Les entreprises japonaises ralenties par la morosité mondiale

Les commandes de biens d'équipement du secteur privé et l'excédent courant du Japon ont chuté en juillet, la morosité de la croissance mondiale pesant sur l'activité d'entreprises convalescentes après le séisme du 11 mars.

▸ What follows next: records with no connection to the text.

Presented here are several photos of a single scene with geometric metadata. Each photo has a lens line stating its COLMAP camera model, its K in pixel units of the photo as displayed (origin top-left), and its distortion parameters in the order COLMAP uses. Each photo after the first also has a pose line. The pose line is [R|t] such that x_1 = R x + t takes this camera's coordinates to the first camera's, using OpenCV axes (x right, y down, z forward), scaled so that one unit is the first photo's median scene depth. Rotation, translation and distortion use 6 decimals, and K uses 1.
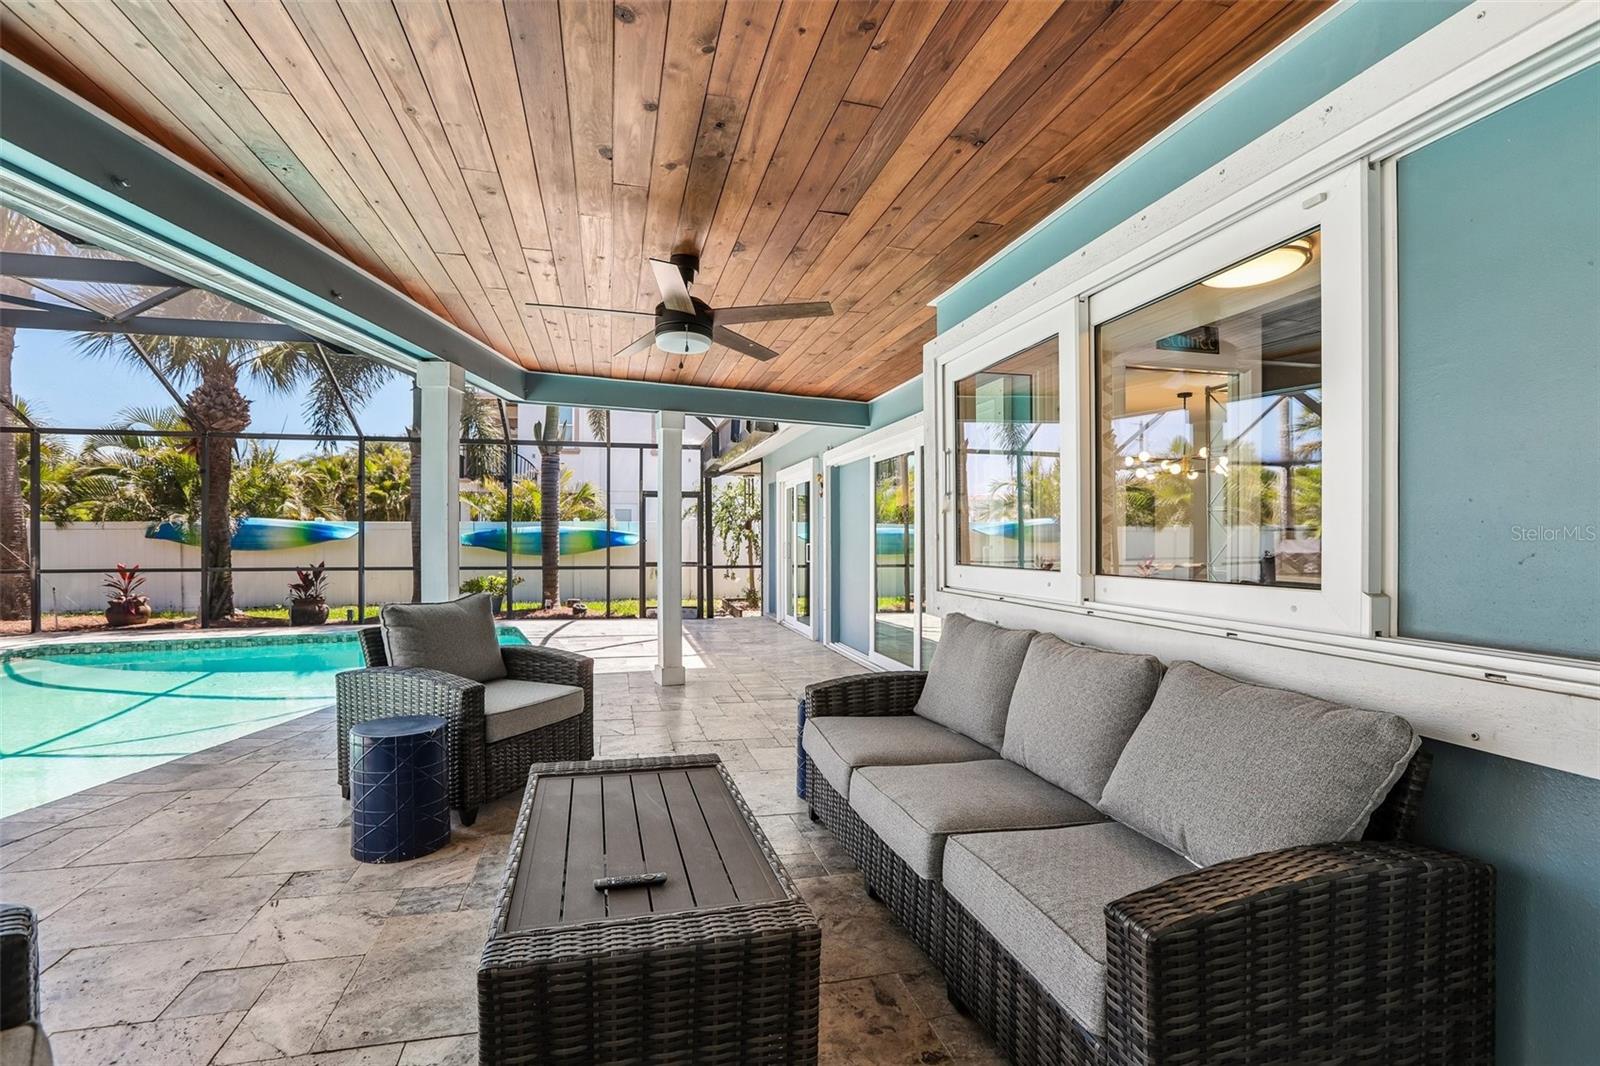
lens RADIAL K [[732.3, 0, 796.5], [0, 732.3, 537.2], [0, 0, 1]] dist [-0.051334, 0.017013]
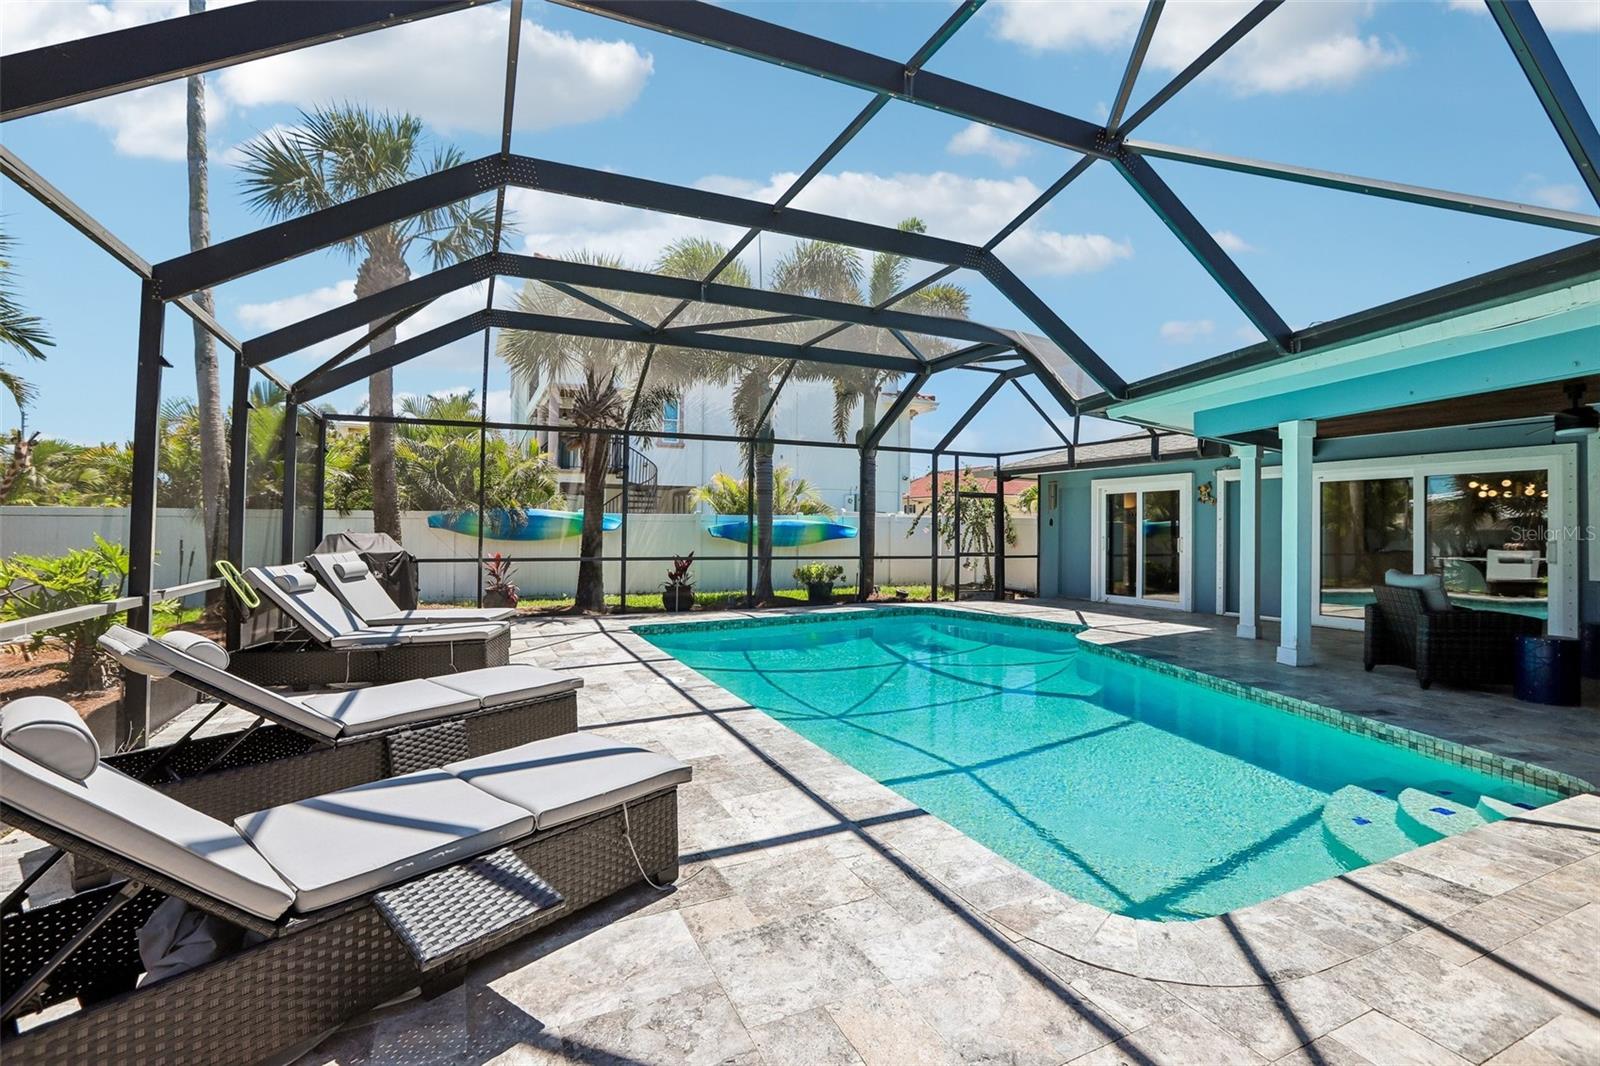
lens RADIAL K [[747.4, 0, 797.1], [0, 747.4, 520.1], [0, 0, 1]] dist [-0.040568, 0.012841]
pose [[0.981873, 0.010671, 0.189239, -0.714277], [-0.008232, 0.999873, -0.013671, 0.000884], [-0.189361, 0.011865, 0.981836, -0.124372]]
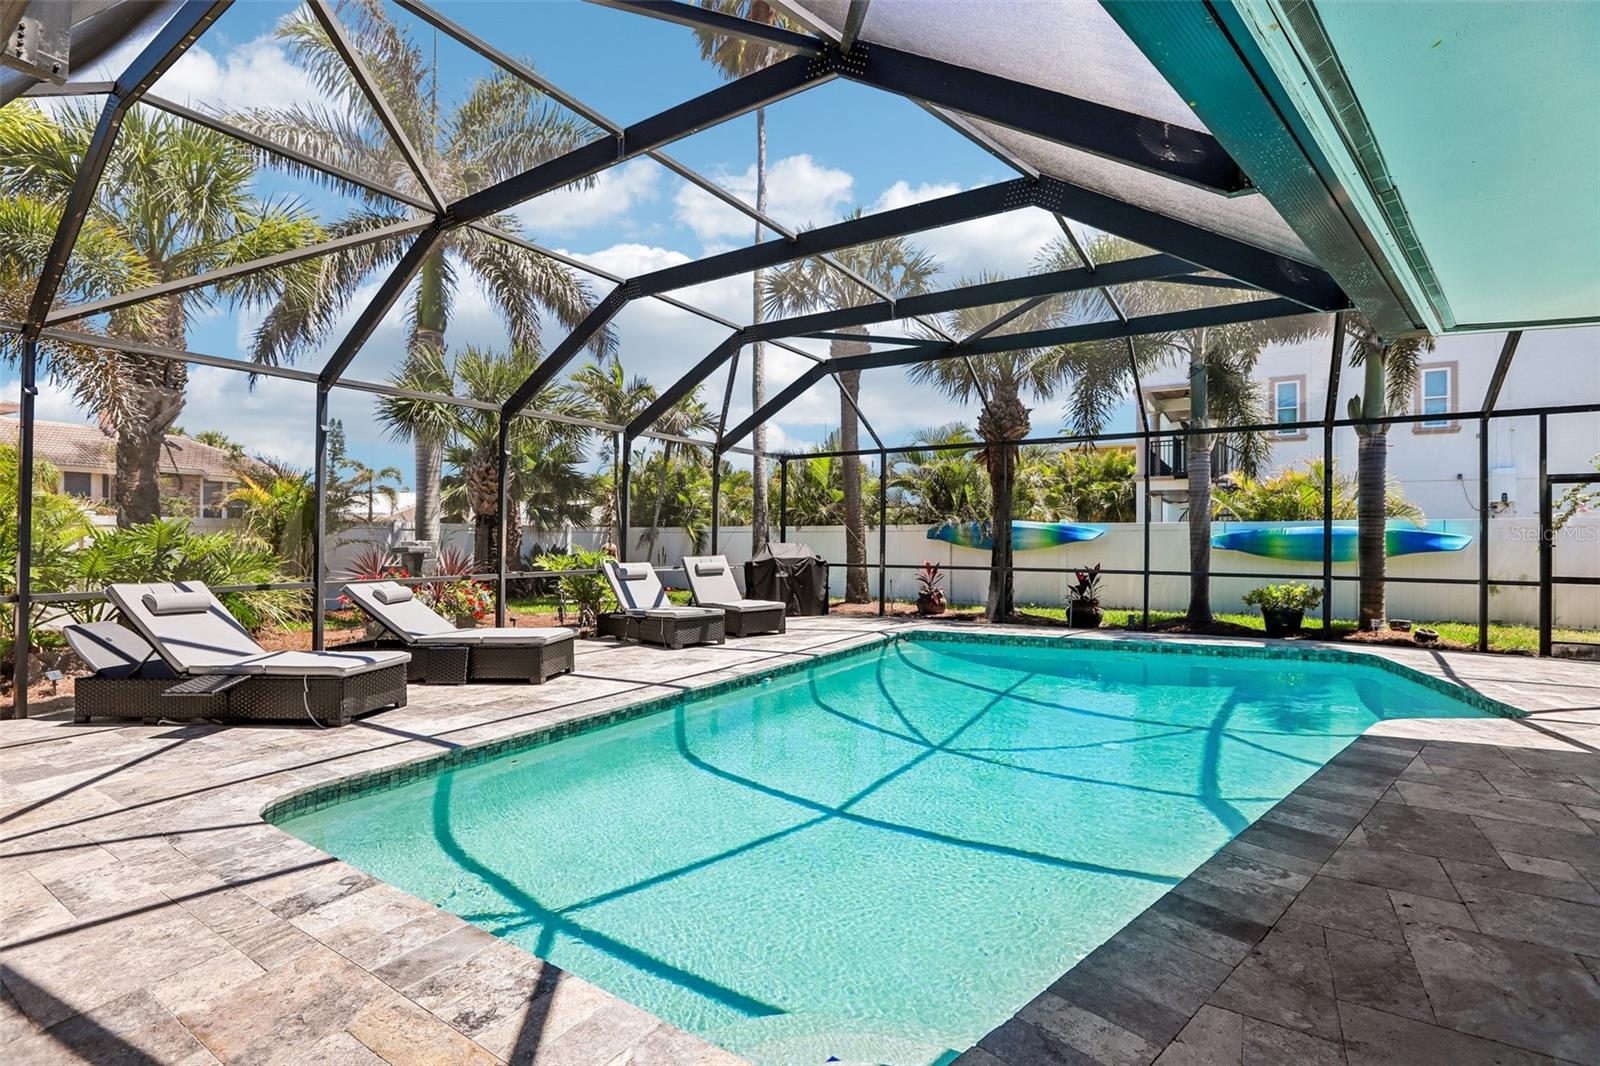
lens RADIAL K [[735.8, 0, 802.1], [0, 735.8, 522.2], [0, 0, 1]] dist [-0.045757, 0.013644]
pose [[0.691570, -0.011622, -0.722216, -0.216384], [-0.003702, 0.999800, -0.019634, -0.001678], [0.722300, 0.016252, 0.691389, 0.013534]]
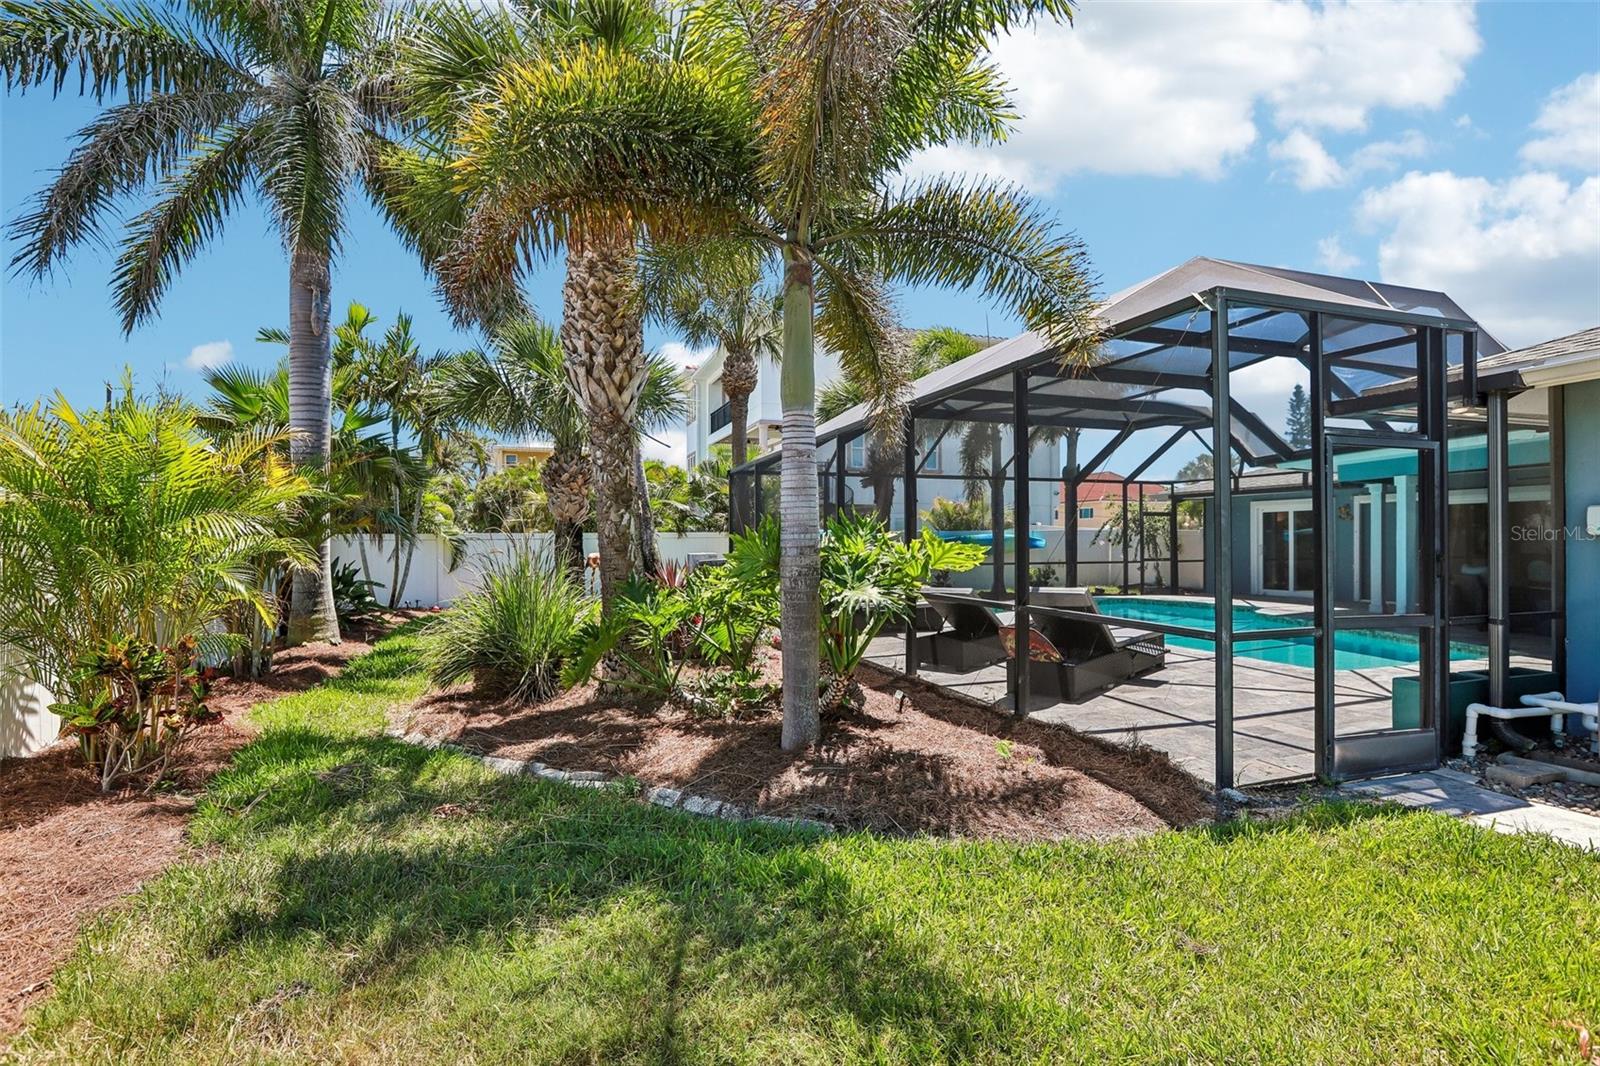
lens RADIAL K [[773.5, 0, 800.0], [0, 773.5, 533.0], [0, 0, 1]] dist [-0.042232, 0.009144]
pose [[0.996844, -0.000428, 0.079380, -1.086988], [0.001174, 0.999956, -0.009356, -0.004663], [-0.079372, 0.009420, 0.996801, -0.554341]]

Hors compagnies d'électricité et chantiers navals, les commandes de biens d'équipement du secteur privé ont chuté de 8,2% en juillet par rapport à juin, a annoncé jeudi le gouvernement.

Cet indicateur clé de l'investissement des entreprises a fait état d'un recul des dépenses dans les secteurs manufacturiers (industrie du papier, des métaux non ferreux, des instruments de précisions), et dans le secteur non-manufacturier, où les mines, la construction et les services financiers ont restreint leurs achats.

Ces commandes ont évolué en dents de scie depuis le séisme de magnitude 9 et le tsunami géant qui ont fait 20.000 morts dans le nord-est de l'archipel, entraîné un accident nucléaire, endommagé des usines et perturbé les circuits d'approvisionnement des entreprises.

Selon Hidehiko Fujii, économiste à l'Institut de recherche du Japon cité par Dow Jones Newswires, la forte baisse de juillet signale même "une prudence amplifiée par rapport au lendemain immédiat de la catastrophe".

Depuis ce désastre les firmes sont victimes du renchérissement quasi continu de la devise nippone, ce qui lamine leurs marges à l'étranger, ainsi qu'au renforcement des incertitudes sur la croissance mondiale.

Elles hésitent à se lancer dans des dépenses d'investissement, au risque de rendre plus difficile la sortie de récession pour l'économie japonaise qui connaît une phase de décroissance depuis la fin 2010.

Yen fort et conjoncture mondiale mitigée ont aussi entravé les exportations nippones, qui se sont effritées de 2,3% en juillet sur un an, contribuant à réduire de 42,4% l'excédent courant pour ce mois, à 990 milliards de yens (9 milliards d'euros).

Les perturbations sur la production endurées par les entreprises ont limité les ventes vers l'étranger depuis la catastrophe, notamment les livraisons d'automobiles et de composants électroniques.

C'est néanmoins surtout le bond de 13,6% des importations qui a le plus pesé sur les comptes courants de la troisième puissance économique mondiale, lestée d'une facture énergétique alourdie.

En cause, la hausse des prix du brut, du fait des événements au Moyen-Orient et en Afrique du Nord ainsi que des besoins croissants des pays émergents. L'archipel a importé de surcroît davantage de pétrole et de gaz pour ses centrales thermiques, afin de compenser l'arrêt de la plupart de ses réacteurs depuis l'accident nucléaire de Fukushima.

Outre le surplus de sa balance commerciale réduit à la portion congrue, le Japon a subi la baisse de fréquentation des touristes étrangers, ce qui a doublé le déficit de son compte des services d'une année sur l'autre.

"Nombre de voyageurs n'ont pas spécialement envie de venir au Japon depuis l'accident à la centrale nucléaire de Fukushima", a souligné M. Fujii, pour qui cette tendance devrait se maintenir pendant un moment.

Au final, ce sont les rendements importants de ses investissements à l'étranger, en hausse de 18% sur un an, qui ont permis au pays de limiter le plongeon de son excédent courant.

Meilleur indicateur de la situation d'une économie par rapport au reste du monde, la balance des transactions courantes structurellement excédentaire du Japon assure au pays une situation financière solide, ce qui lui permet de ne pas affoler les marchés malgré un endettement public colossal et une croissance intermittente.

L'ampleur de la chute du produit intérieur brut du Japon au deuxième trimestre, évaluée à 0,3% par rapport au trimestre précédent selon des chiffres préliminaires, pourrait se révéler plus sévère lors d'une révision statistique attendue vendredi.